### [WHAT NEEDS TO BE DONE]
Return the records exactly as they are.

Labeled area outline entries

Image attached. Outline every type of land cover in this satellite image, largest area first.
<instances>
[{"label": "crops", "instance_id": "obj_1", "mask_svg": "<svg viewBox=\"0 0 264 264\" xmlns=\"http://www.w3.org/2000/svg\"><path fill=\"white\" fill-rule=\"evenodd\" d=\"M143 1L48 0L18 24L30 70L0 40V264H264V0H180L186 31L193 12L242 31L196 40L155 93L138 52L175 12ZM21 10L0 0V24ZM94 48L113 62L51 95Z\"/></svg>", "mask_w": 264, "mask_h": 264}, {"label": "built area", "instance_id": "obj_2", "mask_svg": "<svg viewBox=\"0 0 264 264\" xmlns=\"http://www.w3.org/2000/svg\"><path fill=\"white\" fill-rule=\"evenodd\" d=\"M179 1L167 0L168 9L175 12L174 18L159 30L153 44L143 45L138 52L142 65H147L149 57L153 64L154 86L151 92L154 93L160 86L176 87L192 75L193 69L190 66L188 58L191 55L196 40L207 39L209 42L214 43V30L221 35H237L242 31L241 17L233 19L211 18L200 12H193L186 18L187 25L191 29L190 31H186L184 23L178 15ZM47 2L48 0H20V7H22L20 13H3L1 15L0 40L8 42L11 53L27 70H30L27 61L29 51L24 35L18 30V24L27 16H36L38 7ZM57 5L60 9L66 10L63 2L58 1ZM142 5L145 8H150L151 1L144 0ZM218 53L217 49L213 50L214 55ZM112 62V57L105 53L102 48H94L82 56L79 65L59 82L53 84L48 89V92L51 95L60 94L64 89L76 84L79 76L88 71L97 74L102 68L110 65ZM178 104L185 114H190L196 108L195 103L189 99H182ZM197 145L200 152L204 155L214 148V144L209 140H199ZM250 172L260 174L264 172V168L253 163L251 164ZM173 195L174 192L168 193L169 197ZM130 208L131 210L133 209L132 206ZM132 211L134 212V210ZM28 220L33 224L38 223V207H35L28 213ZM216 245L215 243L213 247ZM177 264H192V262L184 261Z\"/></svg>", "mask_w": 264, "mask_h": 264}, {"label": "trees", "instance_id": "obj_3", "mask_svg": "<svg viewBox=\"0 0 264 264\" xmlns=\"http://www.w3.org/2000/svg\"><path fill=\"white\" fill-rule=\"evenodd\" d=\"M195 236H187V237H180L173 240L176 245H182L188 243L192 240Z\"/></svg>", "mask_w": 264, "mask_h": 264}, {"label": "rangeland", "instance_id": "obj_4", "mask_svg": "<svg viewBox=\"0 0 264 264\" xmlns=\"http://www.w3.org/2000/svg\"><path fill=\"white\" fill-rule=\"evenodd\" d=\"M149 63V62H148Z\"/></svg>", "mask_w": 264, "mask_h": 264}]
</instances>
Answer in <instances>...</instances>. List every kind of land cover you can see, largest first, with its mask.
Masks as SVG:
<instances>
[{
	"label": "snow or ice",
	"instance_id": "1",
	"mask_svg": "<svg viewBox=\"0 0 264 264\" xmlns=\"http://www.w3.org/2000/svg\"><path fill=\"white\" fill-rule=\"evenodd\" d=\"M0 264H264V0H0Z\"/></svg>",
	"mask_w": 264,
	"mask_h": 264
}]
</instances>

### [COMPLETE RESPONSE]
Image attached. Outline every type of land cover in this satellite image, largest area first.
<instances>
[{"label": "crops", "instance_id": "obj_1", "mask_svg": "<svg viewBox=\"0 0 264 264\" xmlns=\"http://www.w3.org/2000/svg\"><path fill=\"white\" fill-rule=\"evenodd\" d=\"M143 1L48 0L18 24L30 70L0 40V264H264V0H180L186 31L193 12L242 31L196 40L155 93L138 52L175 12ZM21 10L0 0V24ZM94 48L113 62L51 95Z\"/></svg>", "mask_w": 264, "mask_h": 264}, {"label": "built area", "instance_id": "obj_2", "mask_svg": "<svg viewBox=\"0 0 264 264\" xmlns=\"http://www.w3.org/2000/svg\"><path fill=\"white\" fill-rule=\"evenodd\" d=\"M179 1L167 0L168 9L175 12L174 18L159 30L153 44L143 45L138 52L142 65H147L149 57L153 64L154 86L151 92L154 93L160 86L176 87L192 75L193 69L190 66L188 58L191 55L196 40L207 39L209 42L214 43V30L221 35H237L242 31L241 17L233 19L211 18L200 12H193L186 18L187 25L191 29L190 31H186L184 23L178 15ZM47 2L48 0H20V7H22L20 13H3L1 15L0 40L8 42L11 53L27 70H30L27 61L29 51L24 35L18 30V24L27 16H36L38 7ZM57 5L60 9L66 10L63 2L58 1ZM142 5L145 8H150L151 1L144 0ZM218 53L217 49L213 50L214 55ZM112 62V57L105 53L102 48H94L82 56L79 65L59 82L53 84L48 89V92L51 95L60 94L64 89L76 84L79 76L88 71L97 74L102 68L110 65ZM178 104L185 114H190L196 108L195 103L189 99H182ZM197 145L200 152L204 155L214 148V144L209 140H199ZM250 172L260 174L264 172V168L253 163L251 164ZM173 195L174 192L168 193L169 197ZM130 208L131 210L133 209L132 206ZM132 211L134 212V210ZM28 220L33 224L38 223V207H35L28 213ZM216 245L215 243L213 247ZM177 264H192V262L184 261Z\"/></svg>", "mask_w": 264, "mask_h": 264}, {"label": "trees", "instance_id": "obj_3", "mask_svg": "<svg viewBox=\"0 0 264 264\" xmlns=\"http://www.w3.org/2000/svg\"><path fill=\"white\" fill-rule=\"evenodd\" d=\"M195 236H187V237H180L173 240L176 245H182L188 243L192 240Z\"/></svg>", "mask_w": 264, "mask_h": 264}, {"label": "rangeland", "instance_id": "obj_4", "mask_svg": "<svg viewBox=\"0 0 264 264\" xmlns=\"http://www.w3.org/2000/svg\"><path fill=\"white\" fill-rule=\"evenodd\" d=\"M149 63V62H148Z\"/></svg>", "mask_w": 264, "mask_h": 264}]
</instances>
Answer in <instances>...</instances>. List every kind of land cover you can see, largest first, with its mask.
Masks as SVG:
<instances>
[{
	"label": "snow or ice",
	"instance_id": "1",
	"mask_svg": "<svg viewBox=\"0 0 264 264\" xmlns=\"http://www.w3.org/2000/svg\"><path fill=\"white\" fill-rule=\"evenodd\" d=\"M0 264H264V0H0Z\"/></svg>",
	"mask_w": 264,
	"mask_h": 264
}]
</instances>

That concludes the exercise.